Administrative staff in the Libraries and IT, along with your named faculty OA contact, have access to the internal reporting interface (eg for REF compliance checking) and your faculty or school has access to the API (eg to generate the publication list on your web profile). Currently the Reporting Database is used to populate data in the IRIS system.
Personal data
The types of personal data that the system typically processes will include: name; contact information; supplementary identifiers (eg ORCID iD, institutional identifiers, photos); basic professional information (eg job title, place of work/area of research/department); research biography information (eg publication and affiliation history).
Use of personal data
As an automated aggregation and reporting platform, the following core activities that involve the processing of personal data may be carried out by the system on your behalf:
- sharing of users' profiles with other users within your institution
- collecting and storing personal data that users may upload about themselves or other data subjects, which may or may not be shared with other users
- collecting and storing personal data about users from third-party data sources (see the Researcher Profiles section below)
- formatting personal data to make it easier to understand and report on (eg by automatically merging duplicate publication records from external sources)
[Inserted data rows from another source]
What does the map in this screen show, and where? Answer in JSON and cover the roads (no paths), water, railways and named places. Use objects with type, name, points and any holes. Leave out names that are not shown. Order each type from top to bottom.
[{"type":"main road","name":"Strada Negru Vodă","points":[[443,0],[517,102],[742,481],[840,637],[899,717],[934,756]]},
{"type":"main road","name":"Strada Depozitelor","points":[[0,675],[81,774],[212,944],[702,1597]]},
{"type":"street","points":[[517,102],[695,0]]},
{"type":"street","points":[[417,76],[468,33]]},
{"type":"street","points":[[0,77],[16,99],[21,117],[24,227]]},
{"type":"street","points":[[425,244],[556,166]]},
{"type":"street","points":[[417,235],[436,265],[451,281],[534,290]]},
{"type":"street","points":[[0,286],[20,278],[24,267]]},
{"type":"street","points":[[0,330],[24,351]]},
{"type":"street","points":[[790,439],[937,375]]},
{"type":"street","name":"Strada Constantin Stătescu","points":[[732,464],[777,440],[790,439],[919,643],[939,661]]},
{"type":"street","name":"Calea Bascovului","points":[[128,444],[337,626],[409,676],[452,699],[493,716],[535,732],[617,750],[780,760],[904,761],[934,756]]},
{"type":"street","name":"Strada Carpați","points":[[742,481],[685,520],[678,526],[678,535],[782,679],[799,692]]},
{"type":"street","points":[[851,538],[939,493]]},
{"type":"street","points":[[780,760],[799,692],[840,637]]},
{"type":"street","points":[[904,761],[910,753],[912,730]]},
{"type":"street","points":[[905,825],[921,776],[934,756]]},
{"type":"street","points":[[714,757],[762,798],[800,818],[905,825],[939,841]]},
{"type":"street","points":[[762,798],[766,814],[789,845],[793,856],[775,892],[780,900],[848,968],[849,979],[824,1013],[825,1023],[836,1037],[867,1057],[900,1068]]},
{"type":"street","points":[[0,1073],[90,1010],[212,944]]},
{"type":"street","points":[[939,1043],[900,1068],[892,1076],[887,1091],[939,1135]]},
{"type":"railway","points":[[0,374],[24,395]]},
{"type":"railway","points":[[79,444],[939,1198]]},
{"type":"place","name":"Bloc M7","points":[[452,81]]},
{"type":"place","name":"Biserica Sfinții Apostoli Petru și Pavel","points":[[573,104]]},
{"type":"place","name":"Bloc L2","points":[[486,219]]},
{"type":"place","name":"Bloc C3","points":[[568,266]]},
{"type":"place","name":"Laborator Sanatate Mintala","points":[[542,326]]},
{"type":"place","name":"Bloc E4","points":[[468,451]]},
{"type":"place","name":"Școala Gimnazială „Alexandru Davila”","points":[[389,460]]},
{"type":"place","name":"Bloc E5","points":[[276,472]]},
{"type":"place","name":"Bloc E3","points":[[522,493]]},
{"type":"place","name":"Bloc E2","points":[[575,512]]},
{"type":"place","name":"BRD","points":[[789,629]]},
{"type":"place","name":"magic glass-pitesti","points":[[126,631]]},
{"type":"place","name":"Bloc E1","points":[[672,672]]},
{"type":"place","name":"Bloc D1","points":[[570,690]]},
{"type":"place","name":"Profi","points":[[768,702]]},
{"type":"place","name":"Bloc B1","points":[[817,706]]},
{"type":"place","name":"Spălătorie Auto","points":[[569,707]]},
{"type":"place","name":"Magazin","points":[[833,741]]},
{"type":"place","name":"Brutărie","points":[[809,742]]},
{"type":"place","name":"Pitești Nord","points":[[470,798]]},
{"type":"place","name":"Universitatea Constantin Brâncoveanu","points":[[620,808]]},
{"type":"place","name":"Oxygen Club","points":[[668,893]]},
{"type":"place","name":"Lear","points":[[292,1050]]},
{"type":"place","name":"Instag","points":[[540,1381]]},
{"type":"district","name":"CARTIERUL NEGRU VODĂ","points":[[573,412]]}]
- suggesting possible corrections, improvements or additions to personal data to appropriate users of the system (eg by asking users whether an ORCID iD is theirs).
Researcher profiles
The University of Leeds has configured the system to connect to third-party data services to perform data searches, to accumulate information about research activities and to build and enrich academic research profiles of University staff. This involves using personal data stored in the system to search for matching additional information held by the providers of those data services (eg by searching the Web of Science using the names of users).
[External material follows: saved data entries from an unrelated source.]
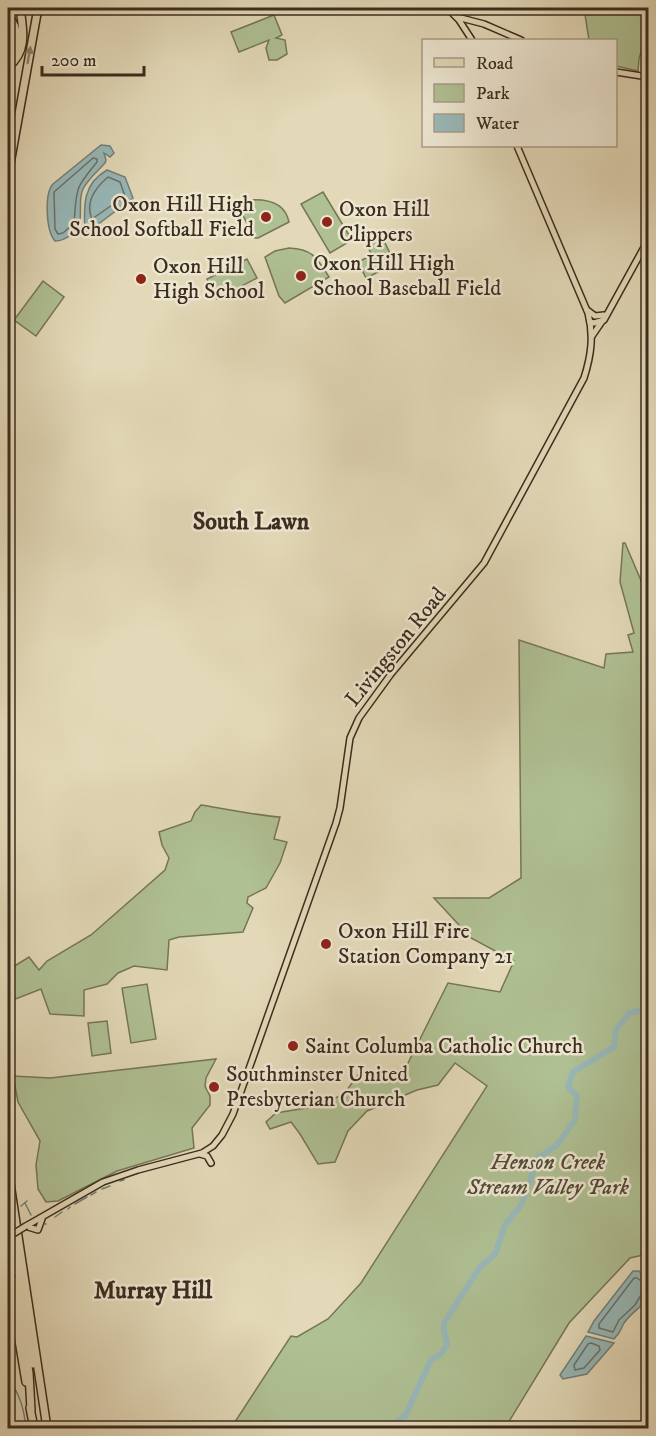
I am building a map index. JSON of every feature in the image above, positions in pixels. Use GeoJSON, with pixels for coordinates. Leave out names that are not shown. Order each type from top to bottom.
{"type":"FeatureCollection","features":[{"type":"Feature","properties":{"kind":"highway"},"geometry":{"type":"LineString","coordinates":[[8,67],[18,56],[23,45],[20,8]]}},
{"type":"Feature","properties":{"kind":"highway"},"geometry":{"type":"LineString","coordinates":[[8,175],[38,8]]}},
{"type":"Feature","properties":{"kind":"highway"},"geometry":{"type":"LineString","coordinates":[[8,16],[17,35],[15,49],[8,59]]}},
{"type":"Feature","properties":{"kind":"highway"},"geometry":{"type":"LineString","coordinates":[[8,1170],[47,1428]]}},
{"type":"Feature","properties":{"kind":"highway"},"geometry":{"type":"LineString","coordinates":[[8,1207],[29,1373],[31,1410]]}},
{"type":"Feature","properties":{"kind":"highway"},"geometry":{"type":"LineString","coordinates":[[10,1237],[34,1372],[47,1428]]}},
{"type":"Feature","properties":{"kind":"highway"},"geometry":{"type":"LineString","coordinates":[[8,1275],[34,1428]]}},
{"type":"Feature","properties":{"kind":"main road"},"geometry":{"type":"LineString","coordinates":[[447,8],[457,17],[471,39]]}},
{"type":"Feature","properties":{"kind":"main road"},"geometry":{"type":"LineString","coordinates":[[457,17],[518,39]]}},
{"type":"Feature","properties":{"kind":"main road"},"geometry":{"type":"LineString","coordinates":[[467,31],[480,24]]}},
{"type":"Feature","properties":{"kind":"main road"},"geometry":{"type":"LineString","coordinates":[[617,72],[648,77]]}},
{"type":"Feature","properties":{"kind":"main road","name":"Livingston Road"},"geometry":{"type":"LineString","coordinates":[[10,1237],[89,1188],[114,1177],[200,1154],[213,1146],[222,1135],[233,1114],[338,818],[350,742],[359,718],[391,674],[472,579],[491,553],[584,378],[592,336],[587,310],[517,147]]}},
{"type":"Feature","properties":{"kind":"main road"},"geometry":{"type":"LineString","coordinates":[[592,336],[648,240]]}},
{"type":"Feature","properties":{"kind":"main road"},"geometry":{"type":"LineString","coordinates":[[587,310],[595,315],[605,316]]}},
{"type":"Feature","properties":{"kind":"main road"},"geometry":{"type":"LineString","coordinates":[[590,322],[594,323],[605,316]]}},
{"type":"Feature","properties":{"kind":"main road"},"geometry":{"type":"LineString","coordinates":[[200,1154],[207,1156],[211,1163]]}},
{"type":"Feature","properties":{"kind":"green space"},"geometry":{"type":"Polygon","coordinates":[[[584,8],[648,8],[648,27],[638,71],[617,66],[617,39],[589,39],[584,8]]]}},
{"type":"Feature","properties":{"kind":"green space"},"geometry":{"type":"Polygon","coordinates":[[[274,15],[282,35],[276,38],[285,40],[287,54],[277,60],[269,60],[266,48],[269,40],[239,52],[231,32],[274,15]]]}},
{"type":"Feature","properties":{"kind":"green space","name":"Oxon Hill Clippers"},"geometry":{"type":"Polygon","coordinates":[[[323,192],[352,240],[330,253],[301,204],[323,192]]]}},
{"type":"Feature","properties":{"kind":"green space","name":"Oxon Hill High School Softball Field"},"geometry":{"type":"Polygon","coordinates":[[[263,200],[279,206],[284,210],[289,222],[255,238],[240,210],[241,203],[263,200]]]}},
{"type":"Feature","properties":{"kind":"green space"},"geometry":{"type":"Polygon","coordinates":[[[379,230],[395,264],[366,278],[358,262],[372,255],[363,238],[379,230]]]}},
{"type":"Feature","properties":{"kind":"green space","name":"Oxon Hill High School Baseball Field"},"geometry":{"type":"Polygon","coordinates":[[[289,248],[309,253],[329,277],[285,303],[279,296],[265,257],[275,251],[289,248]]]}},
{"type":"Feature","properties":{"kind":"green space"},"geometry":{"type":"Polygon","coordinates":[[[247,259],[257,278],[217,299],[207,279],[247,259]]]}},
{"type":"Feature","properties":{"kind":"green space"},"geometry":{"type":"Polygon","coordinates":[[[43,281],[64,297],[36,336],[14,320],[43,281]]]}},
{"type":"Feature","properties":{"kind":"green space","name":"Henson Creek Stream Valley Park"},"geometry":{"type":"Polygon","coordinates":[[[623,543],[625,543],[648,597],[648,1254],[630,1258],[569,1323],[505,1428],[231,1428],[291,1336],[297,1337],[328,1319],[361,1283],[487,1086],[455,1063],[438,1085],[417,1090],[367,1111],[348,1131],[335,1162],[318,1164],[291,1122],[270,1129],[266,1122],[276,1113],[318,1106],[344,1094],[361,1071],[383,1078],[406,1067],[448,983],[500,992],[514,961],[471,938],[434,898],[489,898],[521,878],[519,640],[604,668],[606,654],[633,652],[628,635],[634,633],[620,582],[623,543]]]}},
{"type":"Feature","properties":{"kind":"green space"},"geometry":{"type":"Polygon","coordinates":[[[201,805],[280,817],[274,839],[287,842],[280,863],[266,888],[248,897],[247,903],[253,908],[243,932],[179,937],[169,940],[167,970],[134,966],[118,973],[107,984],[84,990],[84,1016],[50,1014],[41,989],[8,1002],[8,970],[29,957],[39,970],[47,961],[91,935],[165,870],[169,858],[162,845],[159,832],[191,821],[201,805]]]}},
{"type":"Feature","properties":{"kind":"green space"},"geometry":{"type":"Polygon","coordinates":[[[147,984],[156,1039],[131,1043],[122,988],[147,984]]]}},
{"type":"Feature","properties":{"kind":"green space"},"geometry":{"type":"Polygon","coordinates":[[[107,1021],[111,1053],[92,1056],[88,1023],[107,1021]]]}},
{"type":"Feature","properties":{"kind":"green space"},"geometry":{"type":"Polygon","coordinates":[[[216,1059],[206,1078],[205,1086],[210,1096],[210,1105],[192,1128],[194,1148],[117,1171],[58,1201],[46,1202],[38,1189],[36,1165],[40,1141],[18,1102],[13,1076],[50,1078],[216,1059]]]}},
{"type":"Feature","properties":{"kind":"water"},"geometry":{"type":"Polygon","coordinates":[[[101,145],[110,146],[114,153],[110,157],[104,153],[105,163],[83,189],[79,224],[76,229],[66,238],[55,241],[48,221],[47,204],[50,189],[53,184],[101,145]]]}},
{"type":"Feature","properties":{"kind":"water"},"geometry":{"type":"Polygon","coordinates":[[[107,170],[125,177],[133,198],[85,234],[85,206],[88,190],[92,183],[107,170]]]}},
{"type":"Feature","properties":{"kind":"water"},"geometry":{"type":"Polygon","coordinates":[[[633,1271],[639,1271],[648,1282],[644,1302],[624,1323],[614,1339],[588,1332],[594,1321],[633,1271]]]}},
{"type":"Feature","properties":{"kind":"water"},"geometry":{"type":"Polygon","coordinates":[[[586,1336],[614,1343],[587,1374],[563,1379],[560,1375],[586,1336]]]}},
{"type":"Feature","properties":{"kind":"waterway"},"geometry":{"type":"LineString","coordinates":[[388,1428],[405,1416],[431,1360],[441,1354],[447,1344],[444,1323],[480,1267],[495,1254],[505,1225],[521,1205],[538,1158],[557,1145],[575,1120],[577,1096],[568,1087],[573,1072],[614,1047],[616,1030],[629,1013],[648,1009]]}},
{"type":"Feature","properties":{"kind":"waterway"},"geometry":{"type":"LineString","coordinates":[[120,1181],[123,1179]]}},
{"type":"Feature","properties":{"kind":"waterway"},"geometry":{"type":"LineString","coordinates":[[102,1189],[110,1186]]}},
{"type":"Feature","properties":{"kind":"waterway"},"geometry":{"type":"LineString","coordinates":[[91,1195],[96,1192]]}},
{"type":"Feature","properties":{"kind":"waterway"},"geometry":{"type":"LineString","coordinates":[[75,1204],[87,1197]]}},
{"type":"Feature","properties":{"kind":"waterway"},"geometry":{"type":"LineString","coordinates":[[21,1206],[27,1201]]}},
{"type":"Feature","properties":{"kind":"waterway"},"geometry":{"type":"LineString","coordinates":[[25,1203],[31,1215]]}},
{"type":"Feature","properties":{"kind":"waterway"},"geometry":{"type":"LineString","coordinates":[[55,1217],[62,1212]]}},
{"type":"Feature","properties":{"kind":"waterway"},"geometry":{"type":"LineString","coordinates":[[8,1378],[21,1402],[26,1428]]}},
{"type":"Feature","properties":{"kind":"place","name":"Oxon Hill High School Softball Field"},"geometry":{"type":"Point","coordinates":[266,217]}},
{"type":"Feature","properties":{"kind":"place","name":"Oxon Hill Clippers"},"geometry":{"type":"Point","coordinates":[327,222]}},
{"type":"Feature","properties":{"kind":"place","name":"Oxon Hill High School Baseball Field"},"geometry":{"type":"Point","coordinates":[301,276]}},
{"type":"Feature","properties":{"kind":"place","name":"Oxon Hill High School"},"geometry":{"type":"Point","coordinates":[141,279]}},
{"type":"Feature","properties":{"kind":"place","name":"Oxon Hill Fire Station Company 21"},"geometry":{"type":"Point","coordinates":[326,944]}},
{"type":"Feature","properties":{"kind":"place","name":"Saint Columba Catholic Church"},"geometry":{"type":"Point","coordinates":[293,1046]}},
{"type":"Feature","properties":{"kind":"place","name":"Southminster United Presbyterian Church"},"geometry":{"type":"Point","coordinates":[214,1087]}},
{"type":"Feature","properties":{"kind":"district","name":"South Lawn"},"geometry":{"type":"Point","coordinates":[251,522]}},
{"type":"Feature","properties":{"kind":"district","name":"Murray Hill"},"geometry":{"type":"Point","coordinates":[153,1291]}}]}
The personal data used in this way is just enough to perform those matches, and may include:
- name variants, including configured publishing name variants
- other search-specific user settings (including research institution affiliations, research career start date, research keywords and journal names)
- various non-research-institution specific researcher identifiers (including arXiv author identifier, Researcher ID, ORCID, SSRN Author ID, Scopus ID).
Automated processing
While Symplectic does enable certain automated processing activities to be performed (such as attempting to match individuals with details of their research activities - see the Researcher Profiles section above) and is capable of carrying out complex instructions based on decisions made by humans (such as ‘whenever you see my ORCID iD in a publication's metadata, please register that publication as mine’), we do not consider these activities to involve the evaluation of any personal aspect relating to the relevant data subject (ie ‘profiling’) nor to be automated decision-making functionality.
Logs
The University of Leeds IT Service maintains logs of its servers’ activities. The server log files include the IP address of each computer which accesses the application. The logs are used to support essential maintenance of the site including analysing how the site is used so improvements can be made. This use comes under the following lawful basis:
“Article 6 (1) (e) - Processing is necessary for the performance of a task carried out in the public interest or in the exercise of official authority vested in the controller” (from Regulation EU 2016/679).
The University of Leeds IT Service retains server logs for one year.